[Saved entries]
----

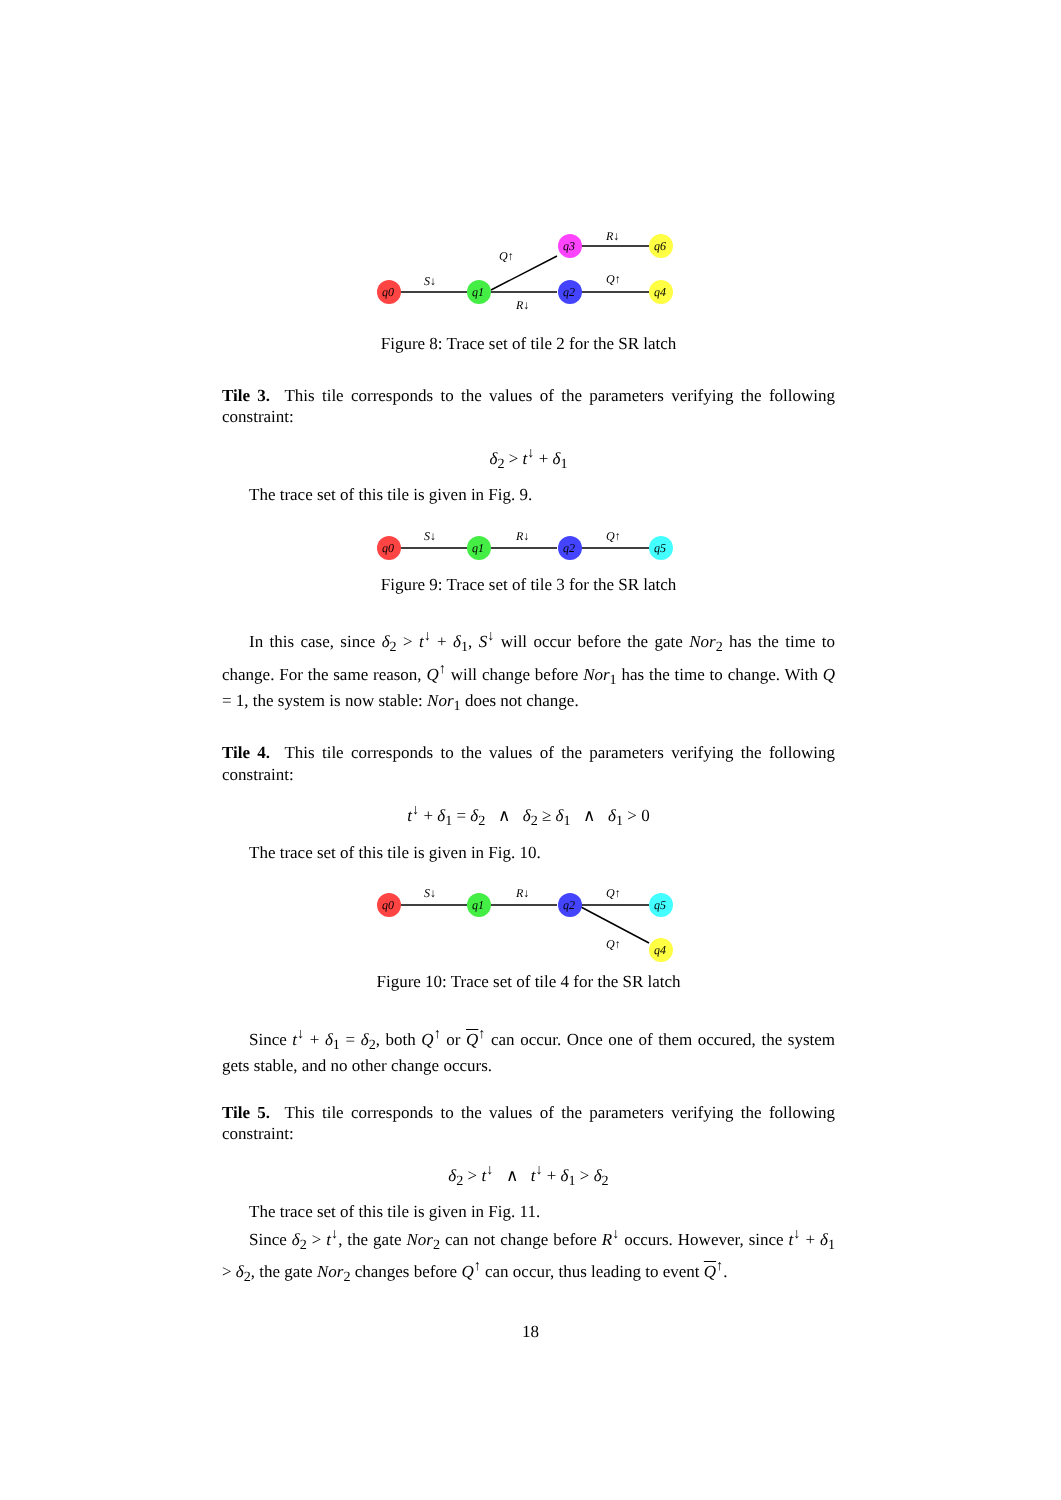q0
q1
q2
q3
q4
q6
S↓
R↓
Q↑
R↓
Q↑
Figure 8: Trace set of tile 2 for the SR latch
Tile 3. This tile corresponds to the values of the parameters verifying the following constraint:
δ<sub>2</sub> > t<sup>↓</sup> + δ<sub>1</sub>
The trace set of this tile is given in Fig. 9.
q0
q1
q2
q5
S↓
R↓
Q↑
Figure 9: Trace set of tile 3 for the SR latch
In this case, since δ<sub>2</sub> > t<sup>↓</sup> + δ<sub>1</sub>, S<sup>↓</sup> will occur before the gate Nor<sub>2</sub> has the time to change. For the same reason, Q<sup>↑</sup> will change before Nor<sub>1</sub> has the time to change. With Q = 1, the system is now stable: Nor<sub>1</sub> does not change.
Tile 4. This tile corresponds to the values of the parameters verifying the following constraint:
t<sup>↓</sup> + δ<sub>1</sub> = δ<sub>2</sub> ∧ δ<sub>2</sub> ≥ δ<sub>1</sub> ∧ δ<sub>1</sub> > 0
The trace set of this tile is given in Fig. 10.
q0
q1
q2
q5
q4
S↓
R↓
Q↑
Q↑
Figure 10: Trace set of tile 4 for the SR latch
Since t<sup>↓</sup> + δ<sub>1</sub> = δ<sub>2</sub>, both Q<sup>↑</sup> or Q<sup>↑</sup> can occur. Once one of them occured, the system gets stable, and no other change occurs.
Tile 5. This tile corresponds to the values of the parameters verifying the following constraint:
δ<sub>2</sub> > t<sup>↓</sup> ∧ t<sup>↓</sup> + δ<sub>1</sub> > δ<sub>2</sub>
The trace set of this tile is given in Fig. 11.
Since δ<sub>2</sub> > t<sup>↓</sup>, the gate Nor<sub>2</sub> can not change before R<sup>↓</sup> occurs. However, since t<sup>↓</sup> + δ<sub>1</sub> > δ<sub>2</sub>, the gate Nor<sub>2</sub> changes before Q<sup>↑</sup> can occur, thus leading to event Q<sup>↑</sup>.
18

----

◆ To do
Which of the lines above carry the string "given"? Copy every one.

◆ Solution for this task
The trace set of this tile is given in Fig. 9.
The trace set of this tile is given in Fig. 10.
The trace set of this tile is given in Fig. 11.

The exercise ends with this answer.